Le documentaire naturaliste est devenu un genre d’accès sans précédent et, de plus en plus, de risque physique sans précédent — les cinéastes vont désormais là où vivent leurs sujets, même quand cela signifie l’obscurité écrasante à deux tiers de mile sous la surface. Tasha Van Zandt avec A Life Illuminated appartient à cette lignée mais pousse le principe plus loin que la plupart : pour filmer une biologiste marine qui a passé sa carrière dans les profondeurs, Van Zandt est descendue dans les profondeurs avec elle. Le résultat tient moins du portrait que de l’expédition, et il arrive porté par la question que tout documentaire scientifique ambitieux doit désormais affronter — savoir s’il existe encore un public prêt à payer pour une merveille qui coûte si cher à capturer.

Le film suit le Dr Edie Widder, la biologiste pionnière qui a passé près de quatre décennies à étudier la bioluminescence, la lumière chimique que la plupart des créatures des grands fonds utilisent pour chasser, se cacher et attirer. Widder a fondé l’Ocean Research & Conservation Association et conçu les systèmes de caméra discrets — dont une « méduse électronique » optique — qui ont permis d’enregistrer les premières images d’un calmar géant dans son habitat naturel. Comme l’a rapporté Deadline dans un entretien avec les cinéastes, Van Zandt est descendue à plus de 3 000 pieds, soit plus d’un demi-mile, pour filmer Widder au travail près du fond océanique.

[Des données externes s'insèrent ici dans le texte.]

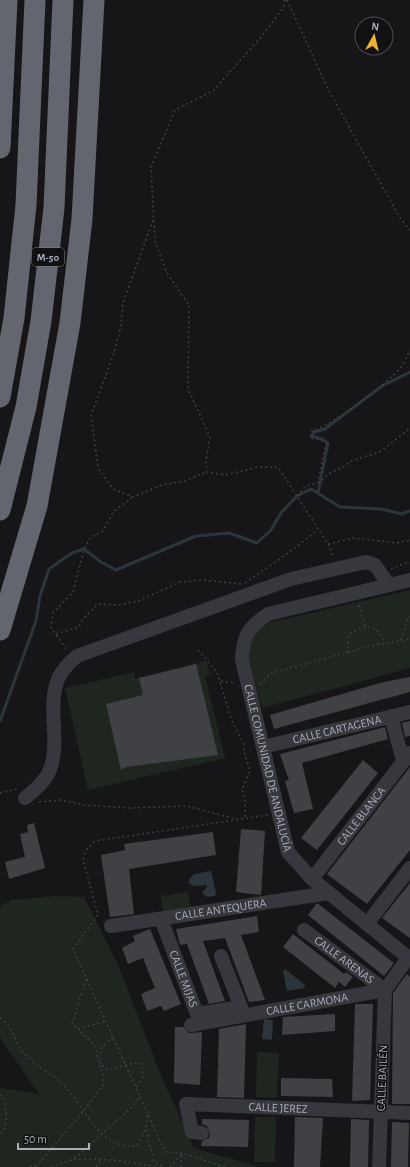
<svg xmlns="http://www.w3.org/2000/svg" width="410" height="1167" font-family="'Alegreya Sans',sans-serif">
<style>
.green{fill:#1e261f}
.water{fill:#2c353c}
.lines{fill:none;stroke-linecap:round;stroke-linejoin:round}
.stream{stroke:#2c353c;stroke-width:3}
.building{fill:#404145}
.path{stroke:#3d3f44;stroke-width:1.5;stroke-dasharray:2 3;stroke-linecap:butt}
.minor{stroke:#37383d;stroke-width:14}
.highway{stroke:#63666e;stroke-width:21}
.labels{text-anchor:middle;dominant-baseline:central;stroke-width:3;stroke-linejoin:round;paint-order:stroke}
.shield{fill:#111113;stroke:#7b7e86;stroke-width:1}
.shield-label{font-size:11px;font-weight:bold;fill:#a8adb8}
.street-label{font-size:12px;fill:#a8adb8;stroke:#111113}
</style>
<rect width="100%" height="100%" fill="#161618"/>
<g class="green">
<polygon points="410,590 410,668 262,708 247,652 252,636 268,623"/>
<polygon points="206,661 210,674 205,676 225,758 88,790 65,688 134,672 135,679"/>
<polygon points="188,892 191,907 163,911 161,896"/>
<polygon points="56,896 84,897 119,967 160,1073 194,1148 259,1167 0,1167 0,1088 39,1094 0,1038 0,906 12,900"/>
<polygon points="257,1052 279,1053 277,1098 256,1097"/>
<polygon points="255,1117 276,1117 275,1162 254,1162"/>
</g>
<g class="water">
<polygon points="211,871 216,893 215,896 207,897 202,893 207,887 206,885 194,886 189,883 189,880 194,874"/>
<polygon points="285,969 305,985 304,988 287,991 283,971"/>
<polygon points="264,1019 273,1020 272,1040 262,1039"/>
</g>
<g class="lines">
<g class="stream">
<polyline points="318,493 328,443 322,439 312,436 314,432 325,429 382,386 410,372"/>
<polyline points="0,721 36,621 40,596 49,569 72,553 84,549 101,562 116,570 196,536 229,533 257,543 271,530 281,513 297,496 311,489 340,507 382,509 401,514 410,511"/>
</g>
</g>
<g class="building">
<polygon points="196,664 218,755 126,767 121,770 106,704 143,695 139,678"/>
<polygon points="410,677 410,692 274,729 270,715 380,683"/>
<polygon points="410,721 410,736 405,737 402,723"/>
<polygon points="385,727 388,739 302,763 313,809 294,813 285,781 289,780 280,754"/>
<polygon points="363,760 378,773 317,850 301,838"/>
<polygon points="410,767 410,850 367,904 327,874"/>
<polygon points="34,823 45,868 9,879 5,862 25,857 20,834 28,832 27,825"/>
<polygon points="241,829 265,831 261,895 236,892"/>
<polygon points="213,832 216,855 129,869 134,914 110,917 101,855 125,850 124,844"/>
<polygon points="410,883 410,938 382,918"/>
<polygon points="317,903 394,963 384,976 308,915"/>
<polygon points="257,916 259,932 241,935 265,1000 249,1002 225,938 203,941 225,1001 209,1004 187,944 180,945 176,929"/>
<polygon points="150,929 181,1004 164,1011 161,1006 147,1011 141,994 155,988 143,958 128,964 122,948 135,941 133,936"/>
<polygon points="293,934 344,974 346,972 353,977 345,987 339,982 335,988 283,947"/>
<polygon points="407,974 410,977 410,1104 392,1104 393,993"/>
<polygon points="355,1004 373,1004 370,1100 352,1101"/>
<polygon points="335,1014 335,1031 282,1035 283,1017"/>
<polygon points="246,1024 244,1098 217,1097 219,1029"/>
<polygon points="175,1027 183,1027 189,1033 202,1032 200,1085 174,1083"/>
<polygon points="281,1078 332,1079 333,1097 281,1096"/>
<polygon points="295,1117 323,1118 320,1167 294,1167"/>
<polygon points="202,1119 249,1120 248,1147 201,1146 202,1141 209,1138 210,1133 207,1126 202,1124"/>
<polygon points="351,1119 369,1120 368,1167 350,1167"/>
<polygon points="392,1122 409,1123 408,1167 391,1167"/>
</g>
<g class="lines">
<g class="path">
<polyline points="285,0 284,7 261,37 213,91 175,110 151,167 155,242 167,273 189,305 188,389 210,437 206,461 207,472 226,475 258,467 278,467 328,544 354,538 397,543 410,540"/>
<polyline points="287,0 329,91 400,218 410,230"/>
<polyline points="153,220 123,303 121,326 114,353 91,415 98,468 113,489 133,497 162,485 185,481 207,472"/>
<polyline points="318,483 322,481 328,474 342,468 351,461 380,452 410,428"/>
<path d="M297,496L306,486L318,483L326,443L321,440L310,438L312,431C334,424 386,385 401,367C405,362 407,356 410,350"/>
<polyline points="328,544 334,558"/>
<polyline points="391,569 405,563 410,563"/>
<path d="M245,583C270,566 294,549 318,530"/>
<polyline points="359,605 365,626"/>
<polyline points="56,634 79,627 82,620 98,604 119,605 138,601 180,582 201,580 241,584"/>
<polyline points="401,640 408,617 410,617"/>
<polyline points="66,649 51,627 53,613 73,592 84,549 91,537 102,532 114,511 133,497"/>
<polyline points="198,650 217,672 232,721 244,744 245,756 250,770 242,790 245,798 245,819"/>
<polyline points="347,653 349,634 365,626 376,629 386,643"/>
<polyline points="221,681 235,683"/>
<polyline points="260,684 272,673 370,646 410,639"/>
<polyline points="0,793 17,789"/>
<polyline points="39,802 60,800 84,805 130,808 186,806 236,819"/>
<polyline points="86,979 72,1024 78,1029 106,1021"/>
<path d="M0,1018C12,1025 14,1040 22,1051C33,1064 47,1071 60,1082C84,1103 98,1151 137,1146L146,1128"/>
<polyline points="113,1037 101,1048 100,1064 108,1070 134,1063 142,1064 143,1076 136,1088"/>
<path d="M0,1094C8,1108 9,1123 0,1136"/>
<polyline points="147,1115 146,1128 154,1162 165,1167"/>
<polyline points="74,1159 114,1160 158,1167"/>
<polyline points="30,1167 34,1165 37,1167"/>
<polyline points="36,1167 85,1109 103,1086 103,1075 97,1056 96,1047 78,1029"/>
<polyline points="51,1167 74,1159 130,1109 140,1096"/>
<polyline points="96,1167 102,1159"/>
<polyline points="170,1167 182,1153"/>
<polyline points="181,1167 182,1153"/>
<polyline points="225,1167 182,1153 165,1152 73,949 98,915 83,859 87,849 95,841 268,815"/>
</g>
<g class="minor">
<path id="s1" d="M410,580L268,614C248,628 243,635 242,660L288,852L312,879L410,959"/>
<polyline points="391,716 403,761"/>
<path id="s2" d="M263,747L410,712"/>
<path d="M25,798C33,791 43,784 48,774C63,744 45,707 59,677C63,669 70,662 77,656L291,579L366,562L375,565L389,585"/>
<path id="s3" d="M312,879L410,753"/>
<path id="s4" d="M161,919L197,1014L241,1007L221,956"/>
<polyline points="367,924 410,868"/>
<path id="s5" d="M111,926L329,893"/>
<path id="s6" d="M304,930L385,990L379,1167"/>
<path id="s7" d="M191,1025L385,990L408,958"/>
<path id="s8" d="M202,1133L192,1132L186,1104L410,1113"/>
</g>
<g class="highway">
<polyline points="0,148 7,0"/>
<polyline points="0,397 14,318 26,205 35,0"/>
<polyline points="0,510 26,407 41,321 54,208 63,0"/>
<polyline points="0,630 37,506 70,323 82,219 94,0"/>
</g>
</g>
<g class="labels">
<rect class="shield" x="32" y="248" width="32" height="18" rx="3"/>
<g class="shield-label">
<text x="48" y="257">M-50</text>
</g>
<g class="street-label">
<text stroke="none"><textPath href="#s2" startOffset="76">CALLE CARTAGENA</textPath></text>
<text stroke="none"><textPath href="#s1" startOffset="313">CALLE COMUNIDAD DE ANDALUCÍA</textPath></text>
<text stroke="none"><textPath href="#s3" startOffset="80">CALLE BLANCA</textPath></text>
<text stroke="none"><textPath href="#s5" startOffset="111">CALLE ANTEQUERA</textPath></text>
<text stroke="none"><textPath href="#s6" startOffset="50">CALLE ARENAS</textPath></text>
<text stroke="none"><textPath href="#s4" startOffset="64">CALLE MIJAS</textPath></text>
<text stroke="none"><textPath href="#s7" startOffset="118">CALLE CARMONA</textPath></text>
<text transform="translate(382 1078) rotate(-88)">CALLE BAILÉN</text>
<text stroke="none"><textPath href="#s8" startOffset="131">CALLE JEREZ</textPath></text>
</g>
</g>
<g transform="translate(374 36) rotate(8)"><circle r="19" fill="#111113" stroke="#4d4f55"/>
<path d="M0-3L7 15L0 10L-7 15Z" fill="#f2b134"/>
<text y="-6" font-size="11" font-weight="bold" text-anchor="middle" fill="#a8adb8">N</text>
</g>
<path d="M18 1143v6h71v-6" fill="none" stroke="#a8adb8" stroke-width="2"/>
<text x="24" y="1143" font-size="12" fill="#a8adb8" stroke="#111113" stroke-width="3" paint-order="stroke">50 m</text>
</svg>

La logistique fut un drame en soi. La production a mis en œuvre deux sous-marins à sphère transparente plongeant en tandem — l’un pour la science de Widder, l’autre pour la caméra — avec le directeur de la photographie Sebastian Zeck enfermé dans le vaisseau média pour documenter un royaume où la seule lumière disponible est celle que les animaux produisent eux-mêmes. Filmer la bioluminescence signifie travailler à la limite de ce qu’un capteur peut enregistrer, une contrainte esthétique qui devient le sujet du film : comment la vie se rend visible dans l’obscurité absolue.

Cette audace technique est aussi le pari commercial. Le non-fiction s’est consolidé autour des plateformes de streaming et des marques naturalistes haut de gamme, et un documentaire scientifique pour le cinéma sans narrateur vedette ni budget de diffuseur est plus difficile à vendre que ses images ne le laissent penser. Le pari est qu’une véritable première scientifique, un protagoniste réel charismatique et des images que presque personne n’a vues constituent encore un événement qui vaut le déplacement — une proposition que le non-fiction des grands fonds, qui a formé le public sur le petit écran, a passé des années à éroder silencieusement.

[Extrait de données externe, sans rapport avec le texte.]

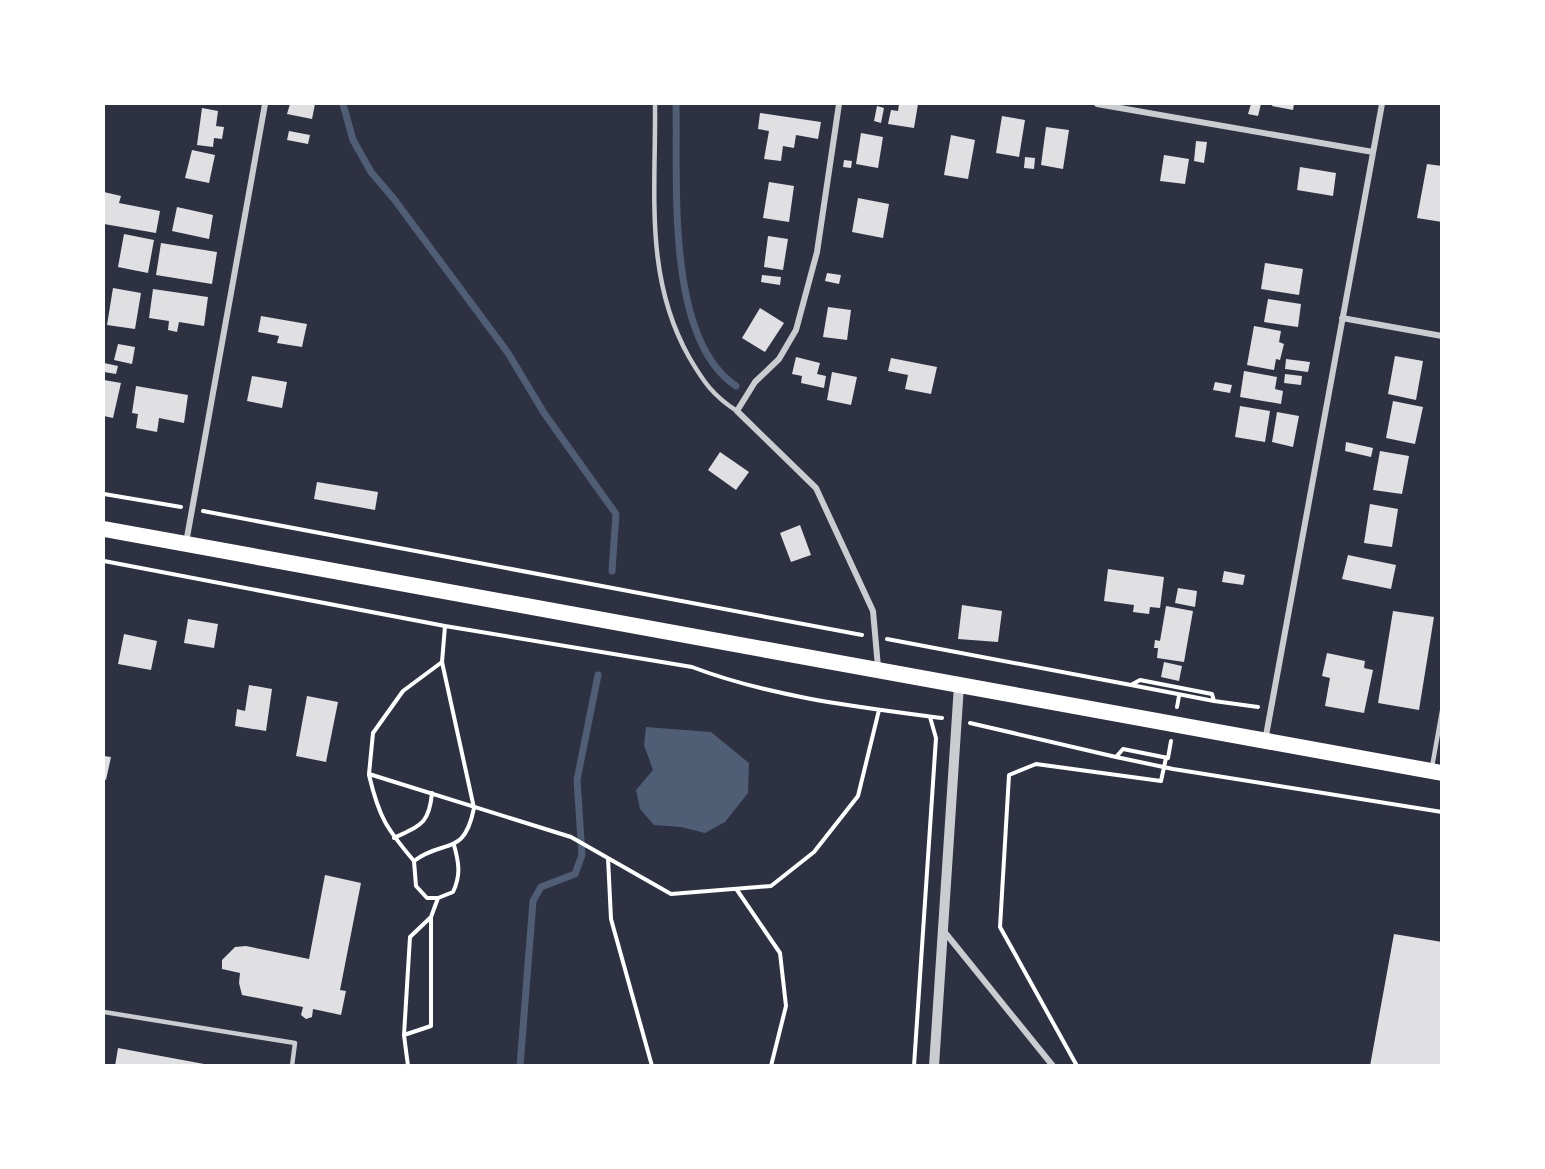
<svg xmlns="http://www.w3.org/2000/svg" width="1545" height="1169" font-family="'Source Sans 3',sans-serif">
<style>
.water{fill:#4f5d75}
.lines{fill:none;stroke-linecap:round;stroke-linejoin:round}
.stream{stroke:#4f5d75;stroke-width:7}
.building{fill:#e0e0e3}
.path{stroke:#fff;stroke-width:4}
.service{stroke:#caccd0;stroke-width:4.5}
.minor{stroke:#caccd0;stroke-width:6}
.tertiary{stroke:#caccd0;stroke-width:10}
.trunk{stroke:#fff;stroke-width:16}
</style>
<rect width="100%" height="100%" fill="#2d3142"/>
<!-- water -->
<path class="water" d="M 646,727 L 711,732 L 749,763 L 748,793 L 725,822 L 705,833 L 681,827 L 654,825 L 640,809 L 636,790 L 653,770 L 644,745 Z"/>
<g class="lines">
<!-- stream -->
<path class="stream" d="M 343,104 L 353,140 L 371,172 L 394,199 L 508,353 L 544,413 L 616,514 L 612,571
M 676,104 C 678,181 665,339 736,386
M 520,1066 L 533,901 L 541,887 L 575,874 L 582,855 L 577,780 L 598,675"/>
</g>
<!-- building -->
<path class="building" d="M 290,104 L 315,104 L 312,119 L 287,114 Z
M 899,104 L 918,104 L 914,128 L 888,124 L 891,110 L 898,111 Z
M 1251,104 L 1261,104 L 1258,116 L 1248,114 Z
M 1273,104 L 1294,104 L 1293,110 L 1272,106 Z
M 877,106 L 884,108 L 881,123 L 874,121 Z
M 202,108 L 218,111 L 216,126 L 224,127 L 222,139 L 214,138 L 213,147 L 197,145 Z
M 760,113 L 821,122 L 818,139 L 796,135 L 794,148 L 783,146 L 781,161 L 764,159 L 769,131 L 758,129 Z
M 1002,116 L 1025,120 L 1019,157 L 996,153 Z
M 1046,127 L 1069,130 L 1063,169 L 1041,165 Z
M 289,131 L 310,135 L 308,144 L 287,140 Z
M 861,133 L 883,137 L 878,168 L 856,164 Z
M 951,135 L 975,140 L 968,179 L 944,175 Z
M 1196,141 L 1207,142 L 1204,163 L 1194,161 Z
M 192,150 L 215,155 L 209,183 L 185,178 Z
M 1164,155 L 1189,159 L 1185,184 L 1160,181 Z
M 1025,157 L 1035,158 L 1034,169 L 1024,168 Z
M 844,160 L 852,161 L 851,168 L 843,167 Z
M 1427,164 L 1442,166 L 1442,222 L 1417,218 Z
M 1300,167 L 1336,173 L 1333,196 L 1297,190 Z
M 769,182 L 794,186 L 789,222 L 763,218 Z
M 104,192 L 121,196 L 119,203 L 160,211 L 156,233 L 104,224 Z
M 858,198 L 889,204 L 883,238 L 852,232 Z
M 177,207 L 213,215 L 209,239 L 172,231 Z
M 124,234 L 154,240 L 148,273 L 118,267 Z
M 768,236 L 788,239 L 783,270 L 764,267 Z
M 161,243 L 217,252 L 212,284 L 156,275 Z
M 1265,263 L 1303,269 L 1299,295 L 1261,289 Z
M 827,273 L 841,275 L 839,284 L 825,281 Z
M 762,275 L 781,277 L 780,285 L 761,282 Z
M 113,288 L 141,293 L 135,329 L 107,325 Z
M 153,289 L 208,297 L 204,326 L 179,322 L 177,332 L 168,330 L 169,321 L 149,318 Z
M 1268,299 L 1301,304 L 1298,327 L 1264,322 Z
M 828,307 L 851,310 L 847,340 L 823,337 Z
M 760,308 L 784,323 L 765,352 L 742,338 Z
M 261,316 L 307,324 L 302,347 L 277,343 L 279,336 L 258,332 Z
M 1254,326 L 1281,331 L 1279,342 L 1284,344 L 1280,360 L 1276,359 L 1274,370 L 1247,365 Z
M 118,344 L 135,347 L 132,364 L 114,360 Z
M 1395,356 L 1423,361 L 1416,400 L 1388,394 Z
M 796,357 L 820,363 L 817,374 L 826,376 L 824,388 L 801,383 L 802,376 L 792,374 Z
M 891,358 L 937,367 L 931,394 L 905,389 L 908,375 L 888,371 Z
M 1286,359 L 1310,362 L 1308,372 L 1285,369 Z
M 104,363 L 118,366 L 116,374 L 104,372 Z
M 1244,371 L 1277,377 L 1275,389 L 1283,391 L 1281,404 L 1240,397 Z
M 832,372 L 857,377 L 851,405 L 827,400 Z
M 1285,374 L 1302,376 L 1301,385 L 1284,383 Z
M 252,376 L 287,382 L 282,408 L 247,401 Z
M 104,380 L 121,383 L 113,418 L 104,416 Z
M 1215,382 L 1232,385 L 1230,393 L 1213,390 Z
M 136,386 L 188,395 L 184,423 L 159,418 L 157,432 L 136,428 L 138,414 L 132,413 Z
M 1393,401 L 1423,407 L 1415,444 L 1386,438 Z
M 1240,406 L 1270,411 L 1265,442 L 1235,437 Z
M 1277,412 L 1299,416 L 1293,447 L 1272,442 Z
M 1346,442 L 1373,448 L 1371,457 L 1345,451 Z
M 1380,451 L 1409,456 L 1402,494 L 1373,490 Z
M 720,452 L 749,472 L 736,490 L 708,470 Z
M 317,482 L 378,492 L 375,510 L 314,499 Z
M 1370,504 L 1398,509 L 1392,547 L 1364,543 Z
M 800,525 L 811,555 L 791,562 L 780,533 Z
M 1348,555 L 1396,565 L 1391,589 L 1342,579 Z
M 1108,569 L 1164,577 L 1160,608 L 1150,607 L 1149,614 L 1133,612 L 1134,605 L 1104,601 Z
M 1224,571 L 1245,575 L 1243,585 L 1222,582 Z
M 1178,588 L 1197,591 L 1195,607 L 1175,603 Z
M 962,605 L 1002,611 L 998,642 L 958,639 Z
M 1166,606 L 1193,611 L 1184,662 L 1157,658 L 1158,648 L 1154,648 L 1155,640 L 1160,641 Z
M 1393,611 L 1434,617 L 1419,710 L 1378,703 Z
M 188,619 L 218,624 L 214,648 L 184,643 Z
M 124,634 L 157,641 L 151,670 L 118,664 Z
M 1327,653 L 1365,661 L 1364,668 L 1373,670 L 1364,713 L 1325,706 L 1330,678 L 1322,676 Z
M 1164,662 L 1182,666 L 1179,681 L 1161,677 Z
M 249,685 L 272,689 L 266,731 L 235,726 L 237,709 L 245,711 Z
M 307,696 L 338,702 L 326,762 L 296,756 Z
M 104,756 L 111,757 L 106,780 L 104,779 Z
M 325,875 L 361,883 L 340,990 L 346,991 L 341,1015 L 313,1009 L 312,1017 L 306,1019 L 301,1015 L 303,1007 L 242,995 L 239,983 L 240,973 L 222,969 L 222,960 L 235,947 L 246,946 L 309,959 Z
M 1394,934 L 1442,942 L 1442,1066 L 1370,1066 Z
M 118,1048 L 204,1064 L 204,1066 L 115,1066 Z"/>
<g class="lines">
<!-- path -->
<path class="path" d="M 104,494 L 181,507
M 203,511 L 862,635
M 104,561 L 445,626 L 692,667 C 771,697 858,707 942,718
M 887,639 L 1131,685 L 1140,680 L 1212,694 L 1214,701 L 1258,707
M 442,662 L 403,691 L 373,733 L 369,774 L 571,837 L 671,894 L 771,886 L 814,852 L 858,796 L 879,710
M 1131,685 L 1214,701
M 1177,707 L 1179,696
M 970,723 L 1116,757 L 1123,749 L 1168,758 L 1171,741
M 1116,757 L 1173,769 L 1442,812
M 369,775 C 379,817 386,828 414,861
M 394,838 C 421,825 429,824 432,793
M 608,858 L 611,919 L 652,1066
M 737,890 L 780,953 L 786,1006 L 771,1066
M 438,898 L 427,898 L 416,886 L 414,861 C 444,838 464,858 474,808 L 442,662 L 445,626
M 404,1035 L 431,1026 L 431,917 L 438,898 L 453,892 C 461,875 459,863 454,845
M 408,1066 L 404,1035 L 410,937 L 431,917
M 914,1066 L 936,738 L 930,717
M 1077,1066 L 1000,927 L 1009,775 L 1036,764 L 1161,781 L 1166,758"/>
<!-- service -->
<path class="service" d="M 655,104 C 656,193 644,277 689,357 C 703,381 713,396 737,411
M 1432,767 L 1442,711
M 104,1012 L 295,1043 L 292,1066"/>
<!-- minor -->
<path class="minor" d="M 839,104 L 817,252 L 796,330 L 779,359 L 755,382 L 737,411 L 816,488 L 873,611 L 878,667
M 1097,104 L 1373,152
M 1342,318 L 1442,336
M 186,543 L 265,104
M 1265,741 L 1382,104
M 943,930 L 1053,1066"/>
<!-- tertiary -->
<path class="tertiary" d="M 934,1066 L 959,685"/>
<!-- trunk -->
<path class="trunk" d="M 104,529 L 1442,773"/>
</g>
<!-- border -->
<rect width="1545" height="1169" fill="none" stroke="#ffffff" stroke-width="210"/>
</svg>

A Life Illuminated a été présenté en première dans le programme documentaire du Festival international du film de Toronto 2025, le tremplin traditionnel des non-fiction de saison des récompenses, et circule depuis à la recherche d’une distribution américaine — le segment du voyage sans sous-marin pour le faciliter. Dans le film, Widder elle-même descend à environ 3 300 pieds, jusque dans la couche océanique que la lumière du soleil n’a jamais atteinte.

C’est un dilemme approprié pour un film sur des créatures qui ont passé des millions d’années à apprendre à briller pour être trouvées. Après être descendus à un demi-mile pour capturer cette lumière, ses créateurs font face à l’obscurité plus ordinaire du marché, attendant qu’un acheteur allume une sortie.